BEGIN Extracted data
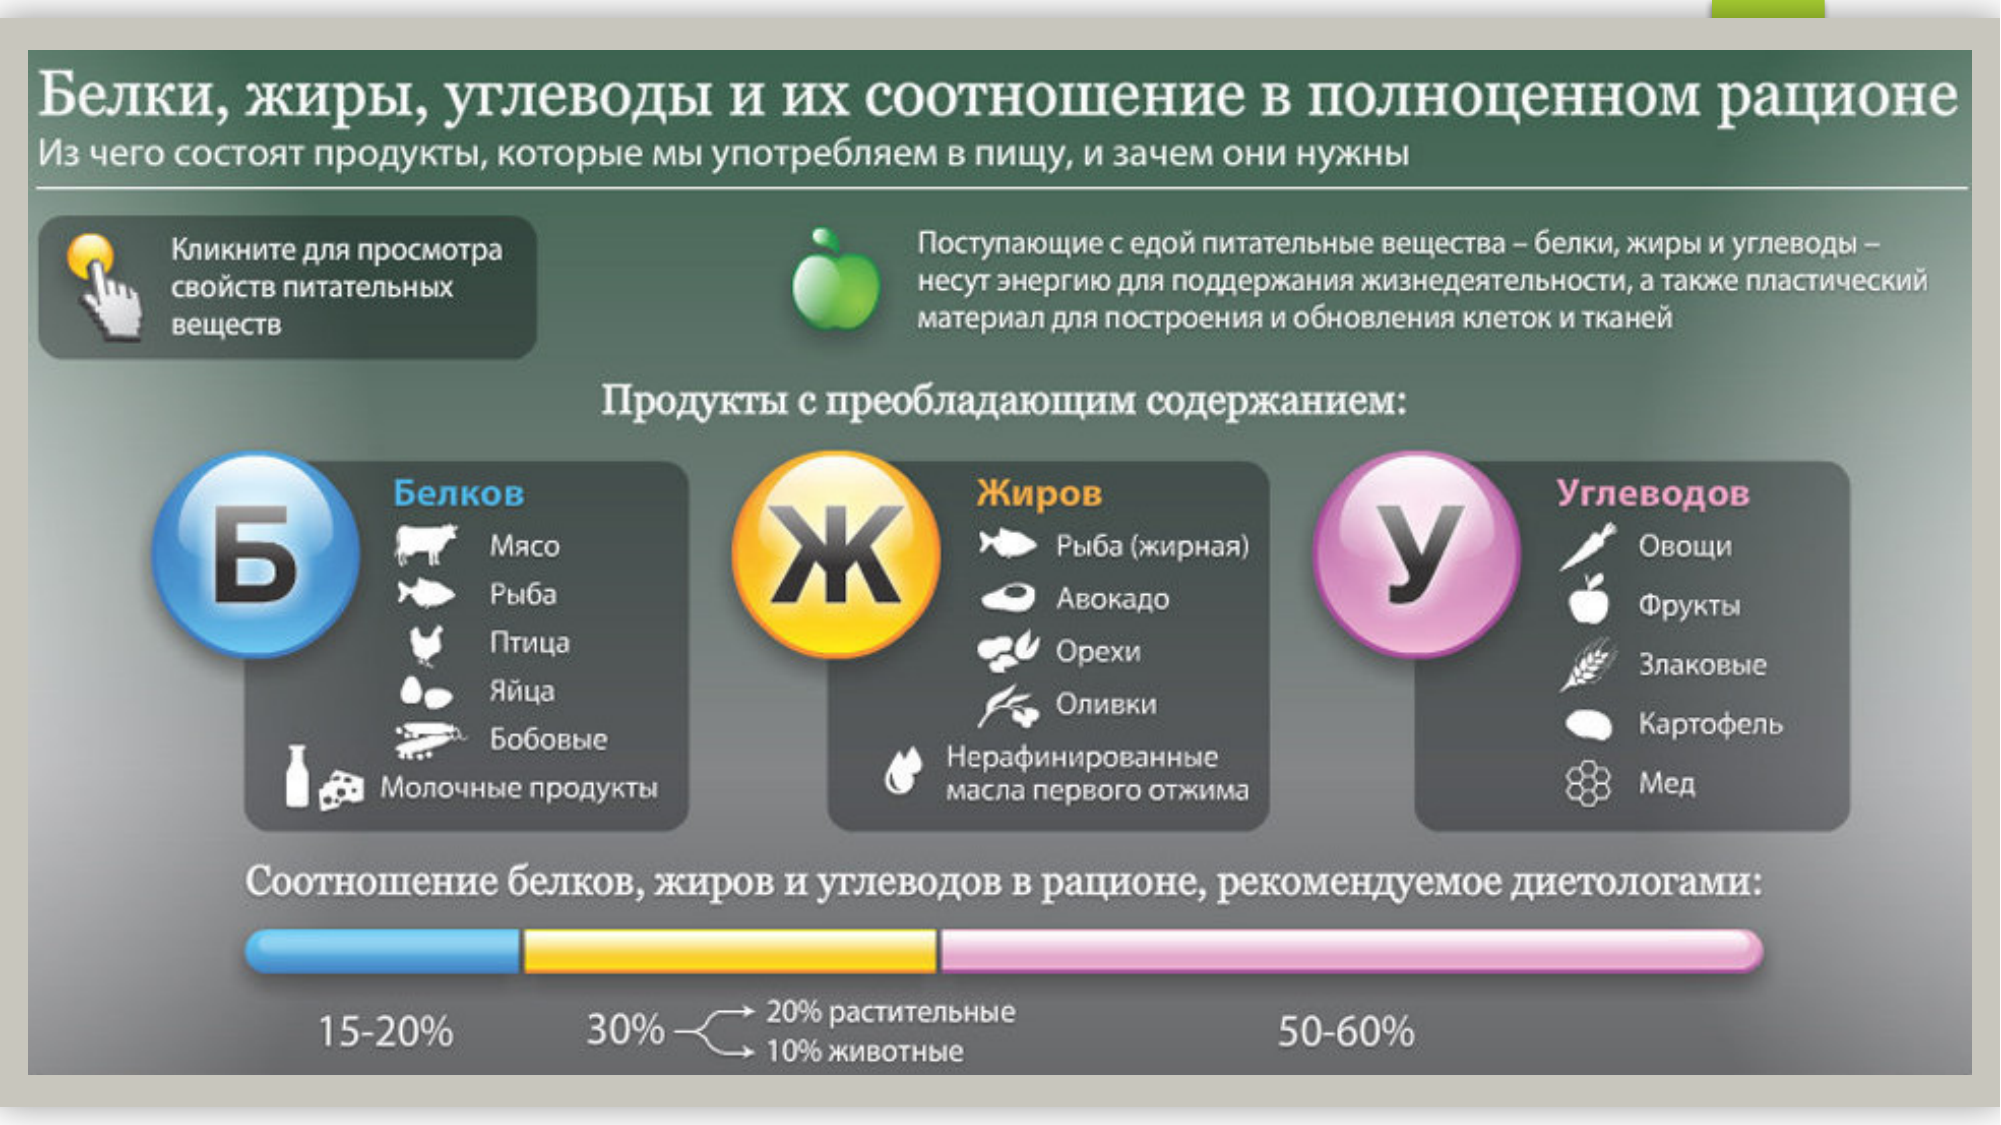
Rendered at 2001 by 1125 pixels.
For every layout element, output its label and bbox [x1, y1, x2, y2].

picture [27, 49, 1973, 1076]
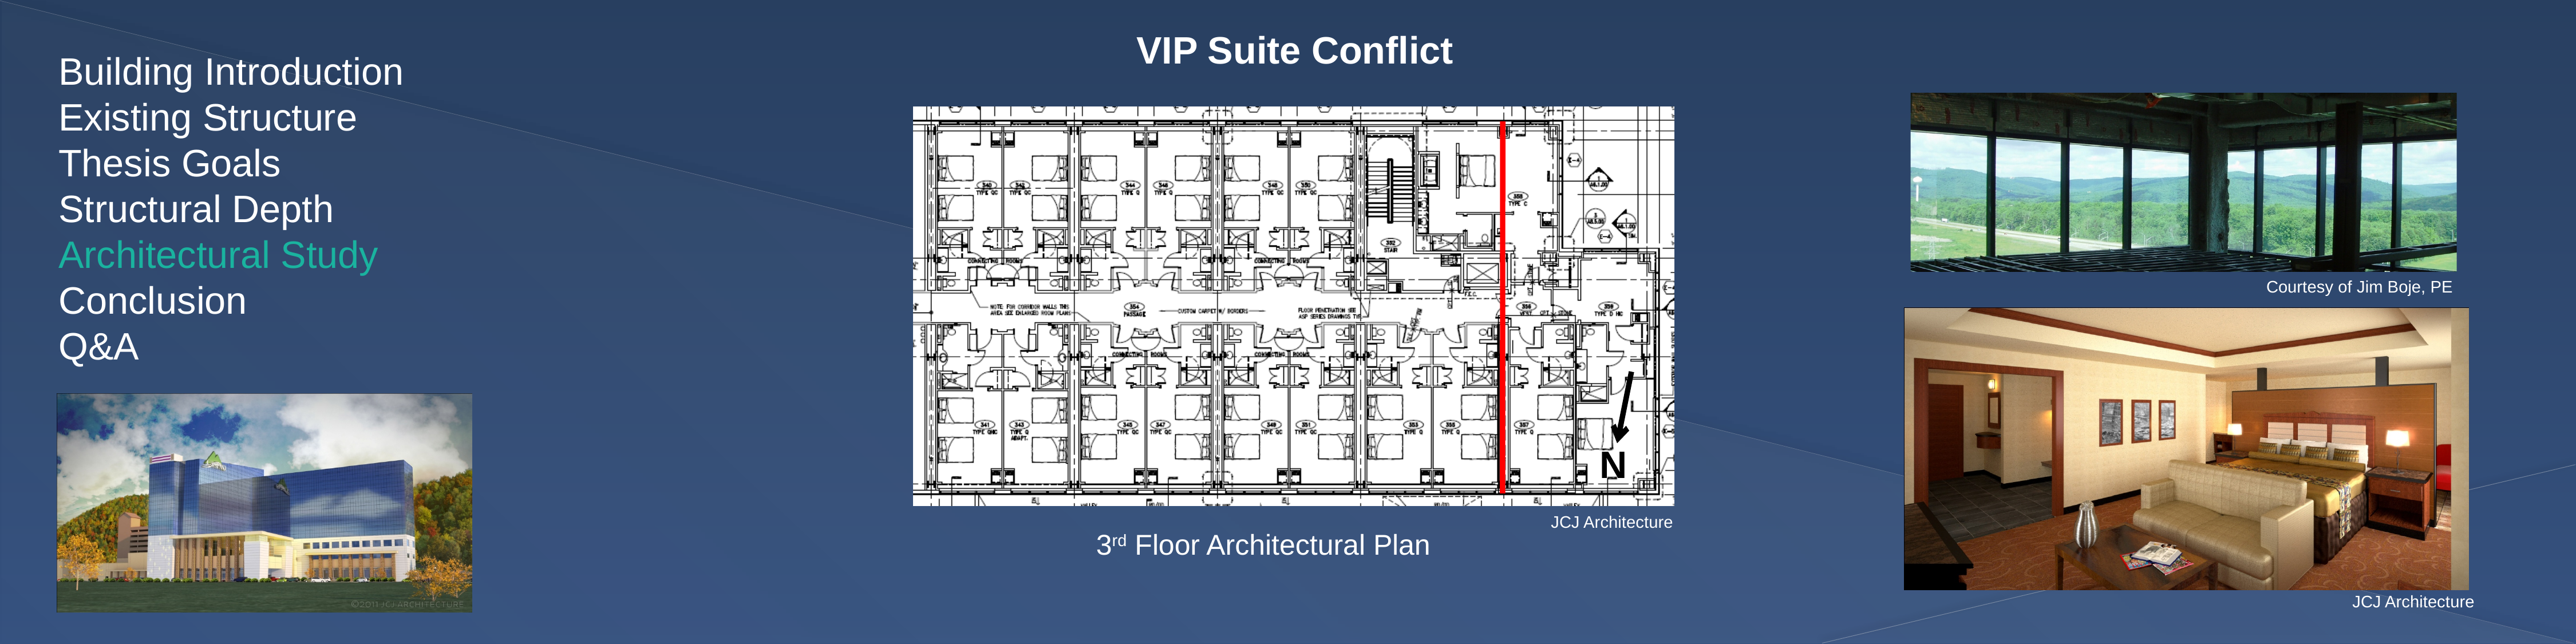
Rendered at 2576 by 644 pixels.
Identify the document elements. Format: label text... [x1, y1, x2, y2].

text_box 3rd Floor Architectural Plan [1087, 521, 1875, 565]
picture [1910, 93, 2457, 272]
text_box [1588, 400, 1661, 415]
text_box Courtesy of Jim Boje, PE [2254, 271, 2462, 300]
picture [57, 393, 473, 613]
text_box VIP Suite Conflict [1109, 21, 1481, 76]
text_box JCJ Architecture [2304, 586, 2483, 615]
picture [912, 106, 1675, 506]
text_box Building Introduction Existing Structure Thesis Goals Structural Depth Architectural Study Conclusion Q&A [50, 42, 837, 418]
picture [1903, 307, 2469, 590]
text_box JCJ Architecture [1502, 507, 1682, 536]
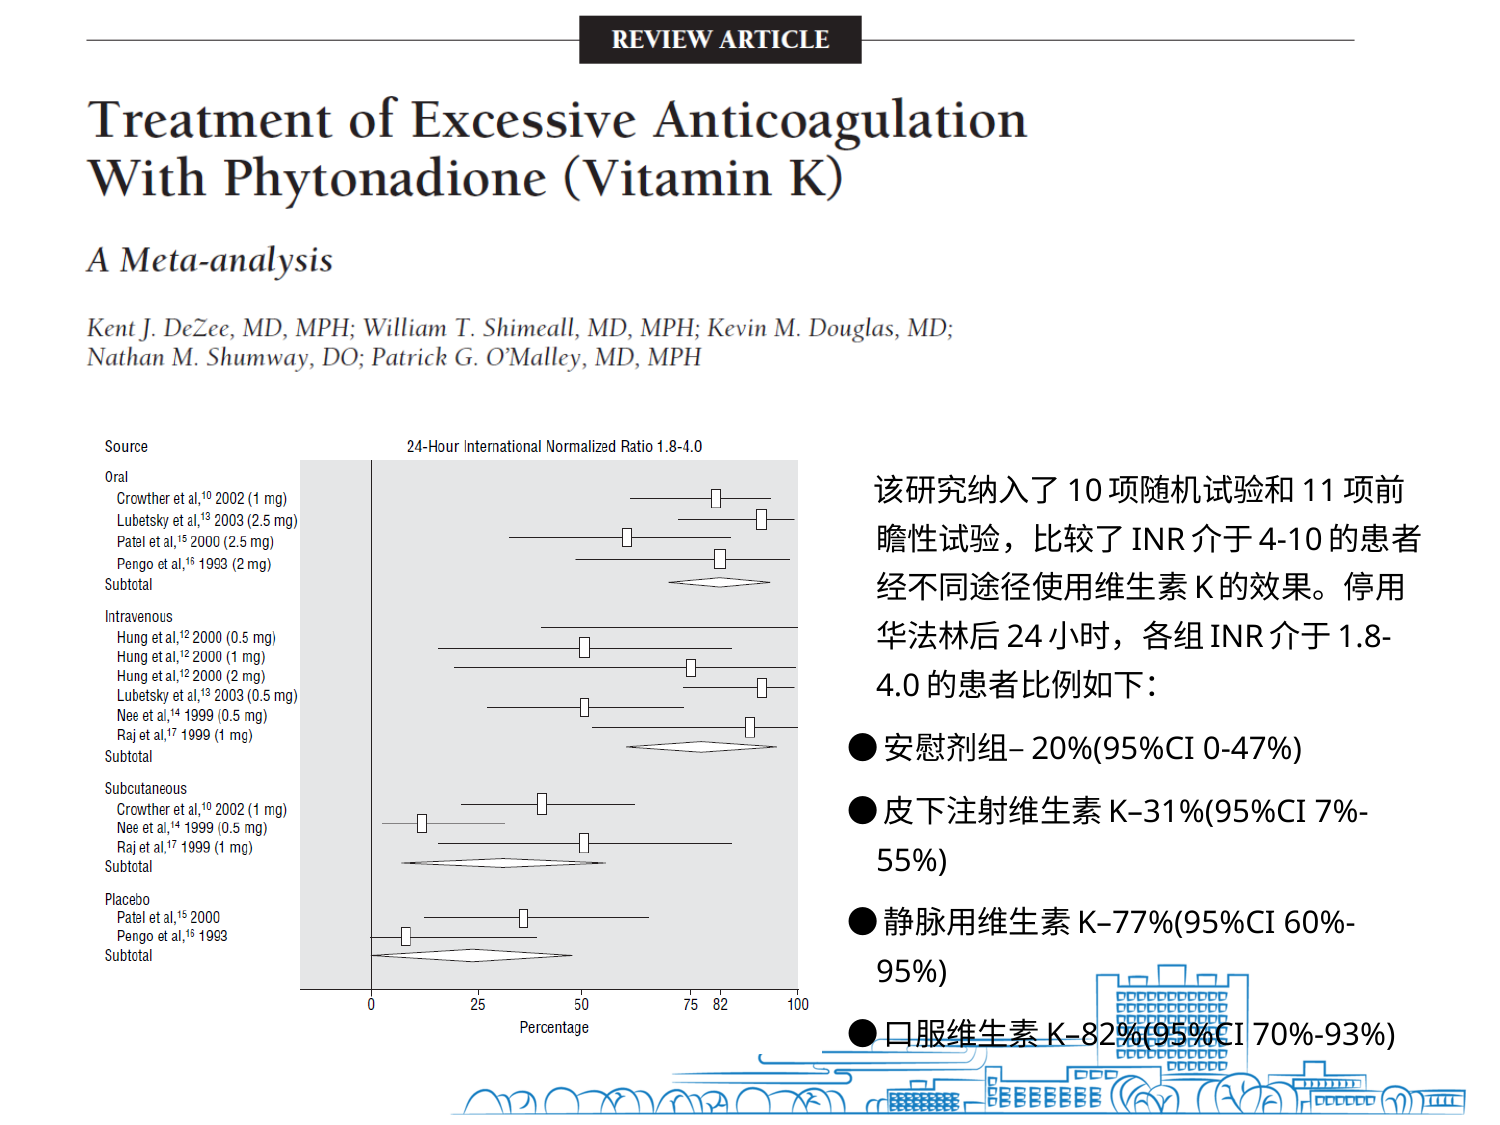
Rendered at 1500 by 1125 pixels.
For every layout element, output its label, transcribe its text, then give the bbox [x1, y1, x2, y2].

list 该研究纳入了10项随机试验和11项前瞻性试验，比较了INR介于4-10的患者经不同途径使用维生素K的效果。停用华法林后24小时，各组INR介于1.8-4.0的患者比例如下： ●安慰剂组–20%(95%CI 0-47%) ●皮下注射维生素K–31%(95%CI 7%-55%) ●静脉用维生素K–77%(95%CI 60%-95%) ●口服维生素K–82%(95%CI 70%-93%) [832, 451, 1442, 1067]
picture [0, 0, 1500, 1125]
END Extracted data
* Work task: Take every line from the data that includes the word "pixels".

* Finished exercise:
Rendered at 2001 by 1125 pixels.
Rendered at 2576 by 644 pixels.
Rendered at 1500 by 1125 pixels.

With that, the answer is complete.